As Breitbart News reported previously:

The result, according to the Arizona Department of Health, has been an explosion in the number of active TB cases among foreign born who arrived here with latent TB:

“Most [of the] 222 cases of active tuberculosis infection (TB) …reported among Arizona’s refugee populations…[in] the past two decades …were caused by latent tuberculosis infections that became active after years or even decades of lying dormant,” according to the state’s Department of Health.

Foreign-born residents of the United States have been identified as a high risk population by the CDC because a number of them arrive from crowded refugee camps, engage in high risk behavior such as smoking, and have cultural traditions not consistent with successful completion of treatment therapy.

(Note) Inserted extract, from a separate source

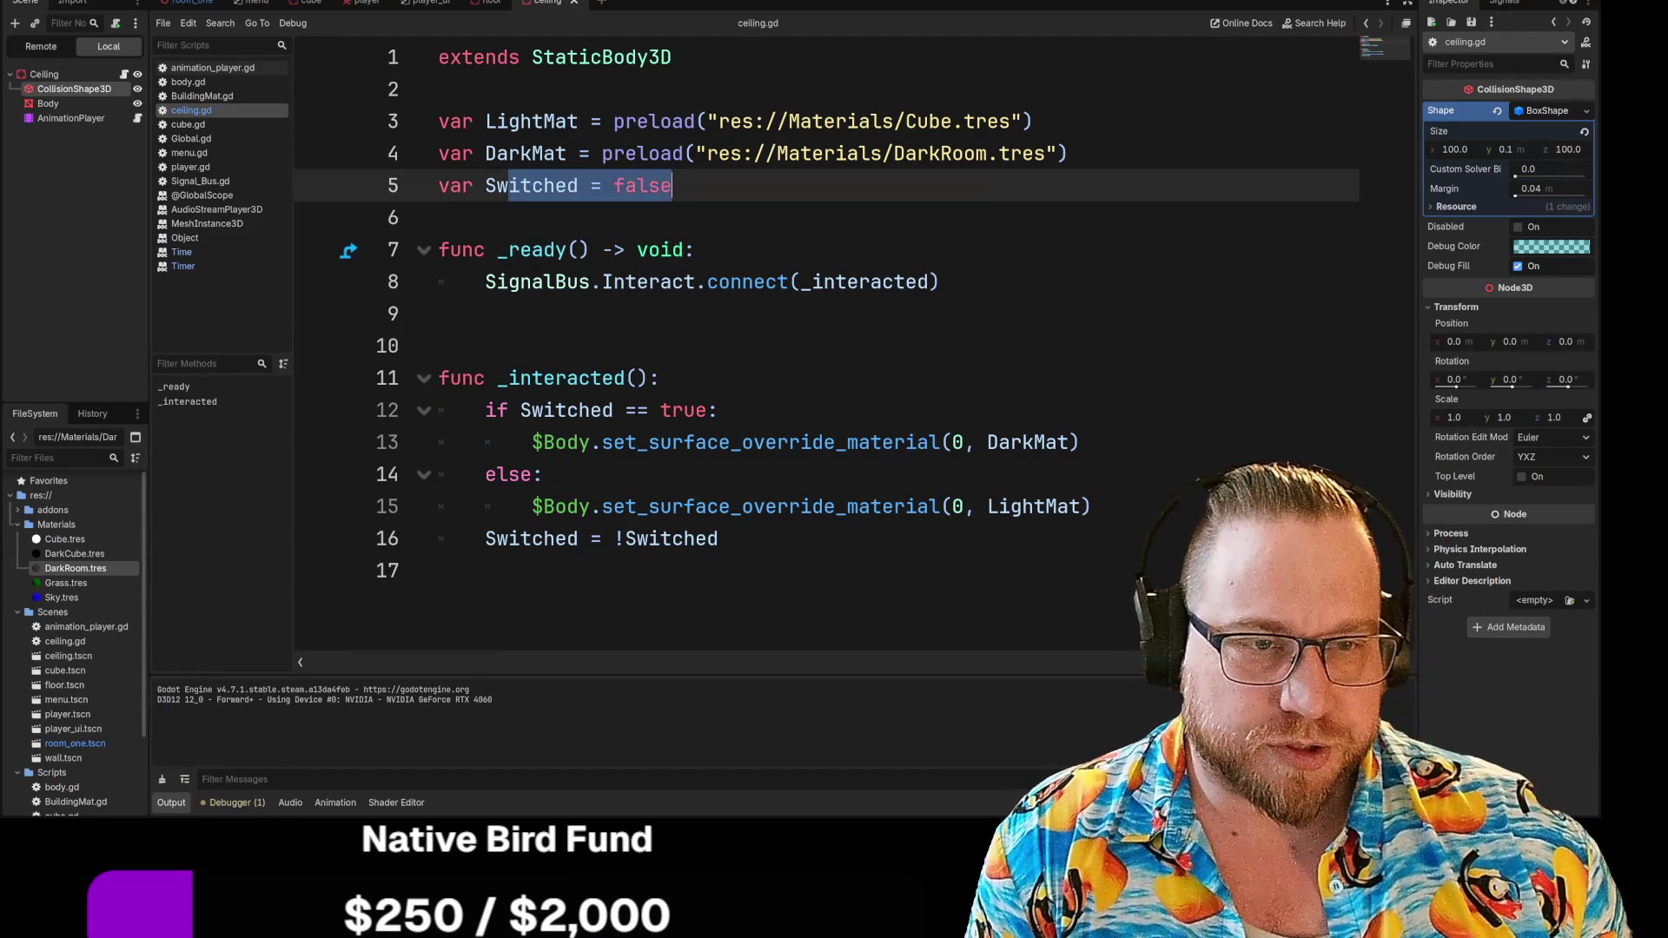
{"action": "left_click_drag", "start_coordinate": [520, 410], "coordinate": [719, 410]}
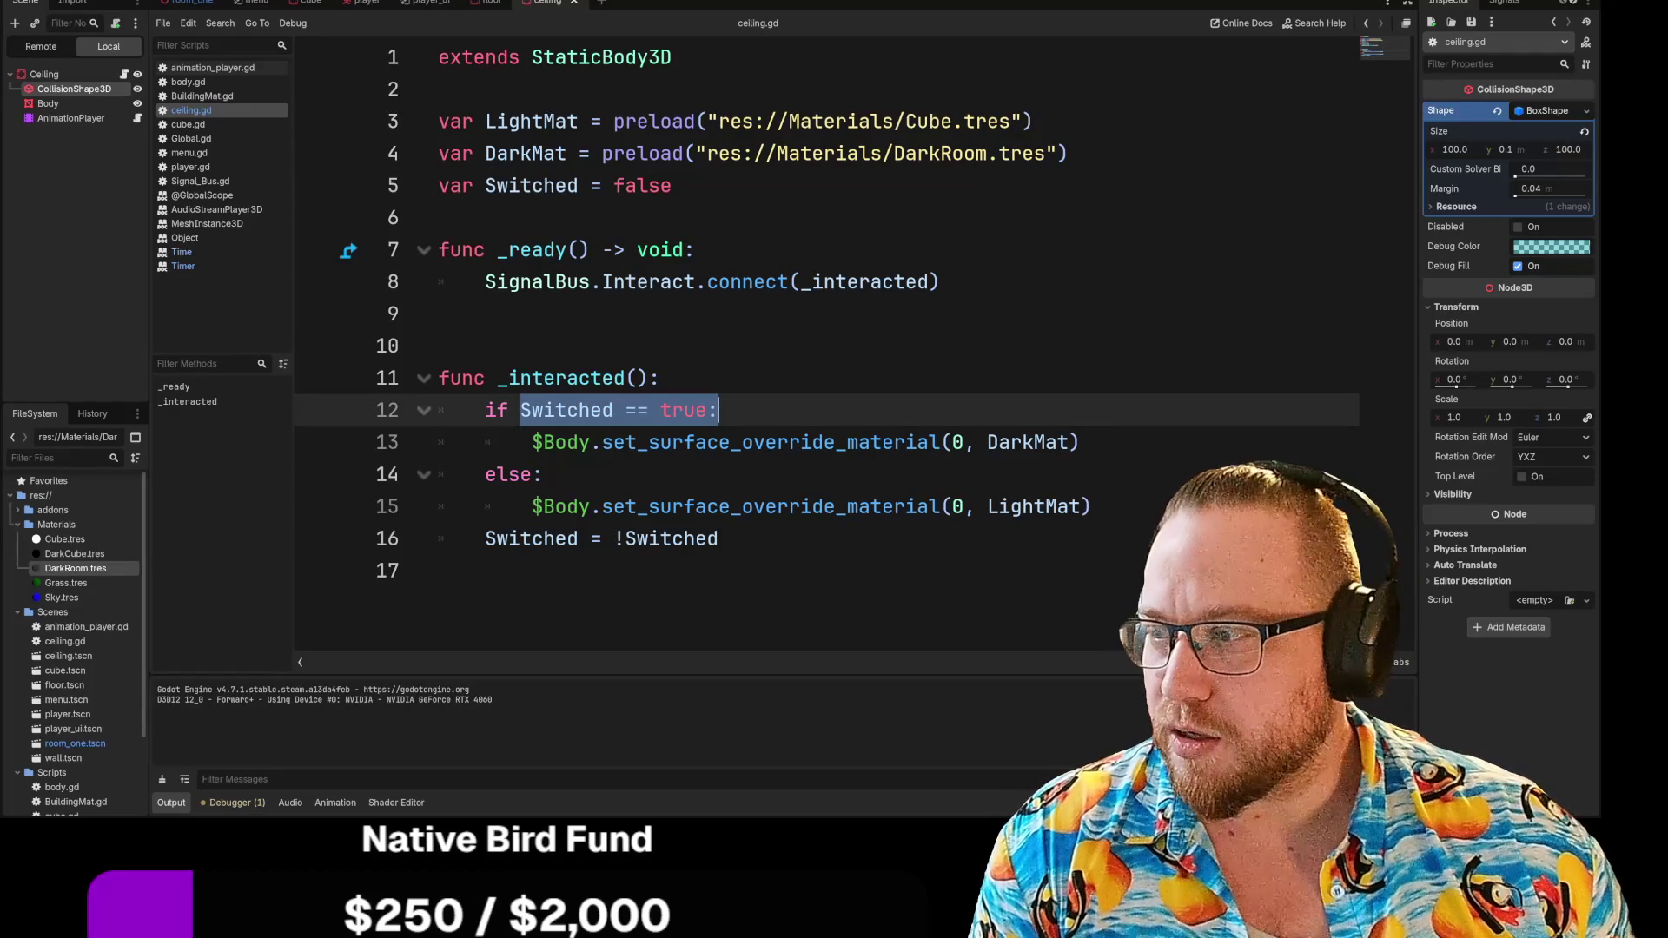
{"action": "left_click", "coordinate": [565, 442]}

Numerous medical studies have reported on the link between high latent TB infection rates and the risk of active TB in refugee resettlement communities and other centers of migrant population. As Breitbart News reported previously:

A 2013 study by the University of California at San Diego’s Global Health Centerconcludes that “high latent TB infection rates among refugee resettlement communities like San Diego increase the risk of active TB.” . . .

The UC San Diego study found:

Our findings suggest that newly arrived refugees with LTBI have a considerable burden of clinical risk factors that increase their risk for reactivation of TB, which may contribute to the increased proportion of active TB among foreign-born populations in the United States if not prioritized for LTBI treatment. Efforts to ensure adequate LTBI treatment among high-risk refugees such as those documented in this study should be a public health priority. (emphasis added)

The researchers recommended that “public health departments that provide LTBI services to refugees with documented low treatment rates should consider programmatic changes to improve treatment acceptance.”

“We are not yet certain why TB incidence has leveled off, but we do know it indicates the need for a new, expanded approach to TB elimination,” the CDC’s Phillip LoBlue recently told the Star Tribune, adding that “[a] dual approach is needed: continue to find and treat cases of disease and evaluate their contacts, as well as identify and evaluate other high-risk persons for latent TB infection.”

While it is true that the rate of active TB among foreign born residents in the United States has declined slightly since 1986, the sheer volume of new foreign born migrants with high latent TB infection rates and much higher active TB rates does not bode well for the future decline in the overall number of active TB cases in the US.

According to the CDC, “[r]esuming declines in TB incidence will require more comprehensive public health approaches, both globally and domestically.”:

Resuming declines in TB incidence will require more comprehensive public health approaches, both globally and domestically. These include increasing case detection and cure rates globally, reducing TB transmission in institutional settings such as health care settings and correctional facilities, and increasing detection and treatment of preexisting latent TB infection among the U.S. populations most affected by TB. (emphasis added)

Public health policies, however, appear to be doing little to stop the trend of increases in the absolute number of foreign born TB cases in the US.

Despite the CDC’s urging to “increasing detection and treatment of preexisting latent TB infection among the U.S. populations most affected by TB,” resettlement agencies around the United States are not consistently testing and treating refugees for latent TB infections.